António Costa bracht dit standpunt over aan ISCTE, in Lissabon, nadat hem was gevraagd of er een mogelijkheid bestaat dat de toekomstige hogesnelheidslijn uitsluitend door Spaanse treinen zal worden geëxploiteerd.
"Niemand zet zich meer in om dit risico te beperken dan de regering en ervoor te zorgen dat de hogesnelheidstreinen Portugees zijn", antwoordde de premier.
Onmiddellijk daarna merkte de leider van de uitvoerende macht echter op dat Portugal in 1986 tot de Europese Unie is toegetreden en als zodanig onderworpen is aan de regels met betrekking tot de interne markt, concurrentie en overheidsopdrachten.
"Daarom hebben we de politieke wil, maar we hebben ook de verplichting ons te houden aan de wettelijke beperkingen", benadrukte hij.

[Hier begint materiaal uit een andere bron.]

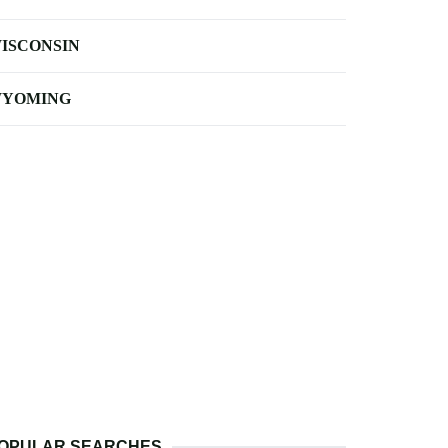
ISCONSIN
YOMING
OPULAR SEARCHES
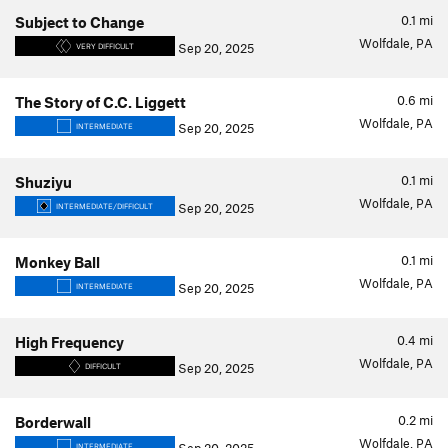
0.1
mi
Subject to Change
Wolfdale, PA
Sep 20, 2025
VERY DIFFICULT
0.6
mi
The Story of C.C. Liggett
Wolfdale, PA
Sep 20, 2025
INTERMEDIATE
0.1
mi
Shuziyu
Wolfdale, PA
Sep 20, 2025
INTERMEDIATE/DIFFICULT
0.1
mi
Monkey Ball
Wolfdale, PA
Sep 20, 2025
INTERMEDIATE
0.4
mi
High Frequency
Wolfdale, PA
Sep 20, 2025
DIFFICULT
0.2
mi
Borderwall
Wolfdale, PA
INTERMEDIATE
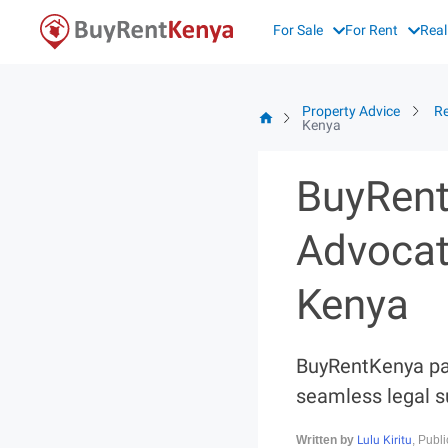
Skip
For Sale
For Rent
Real
to
content
Property Advice
Re
Kenya
BuyRent
Advocat
Kenya
BuyRentKenya par
seamless legal s
Lulu Kiritu
Written by
, Publ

Volgens António Costa is er in de Europese regels een duidelijke scheiding tussen het natuurlijke monopolie, de infrastructuur, en de vervoersdienst, die door concurrentie kan worden gewaarborgd.

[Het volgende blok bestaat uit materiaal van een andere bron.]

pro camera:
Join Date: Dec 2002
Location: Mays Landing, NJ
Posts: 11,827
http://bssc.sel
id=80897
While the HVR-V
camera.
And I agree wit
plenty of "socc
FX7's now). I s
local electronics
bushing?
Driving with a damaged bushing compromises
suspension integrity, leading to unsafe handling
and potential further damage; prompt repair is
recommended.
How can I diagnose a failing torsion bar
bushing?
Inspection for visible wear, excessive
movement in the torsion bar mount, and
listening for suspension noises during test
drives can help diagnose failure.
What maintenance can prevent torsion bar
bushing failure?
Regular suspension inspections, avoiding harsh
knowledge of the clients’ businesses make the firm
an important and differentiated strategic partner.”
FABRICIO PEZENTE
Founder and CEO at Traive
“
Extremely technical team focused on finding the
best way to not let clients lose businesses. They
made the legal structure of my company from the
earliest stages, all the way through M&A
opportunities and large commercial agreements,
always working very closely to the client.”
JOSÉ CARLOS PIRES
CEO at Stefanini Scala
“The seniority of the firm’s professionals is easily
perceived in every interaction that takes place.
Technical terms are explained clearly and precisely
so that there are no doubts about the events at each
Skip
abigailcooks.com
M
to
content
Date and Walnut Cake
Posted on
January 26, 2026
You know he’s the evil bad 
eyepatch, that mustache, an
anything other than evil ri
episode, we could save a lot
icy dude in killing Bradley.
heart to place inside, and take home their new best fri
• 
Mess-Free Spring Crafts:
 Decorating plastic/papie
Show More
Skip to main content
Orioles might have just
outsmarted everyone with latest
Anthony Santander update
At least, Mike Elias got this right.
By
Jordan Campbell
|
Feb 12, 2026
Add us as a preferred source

"In Portugal hebben we lijnen waar de dienst niet door CP wordt geleverd, maar door een particuliere exploitant die de aanbesteding van CP heeft gewonnen. Dit model, waarbij de infrastructuur openstaat voor het verkeer van meerdere treinen, is vandaag de dag een gegeven in de Europese interne markt", zei hij.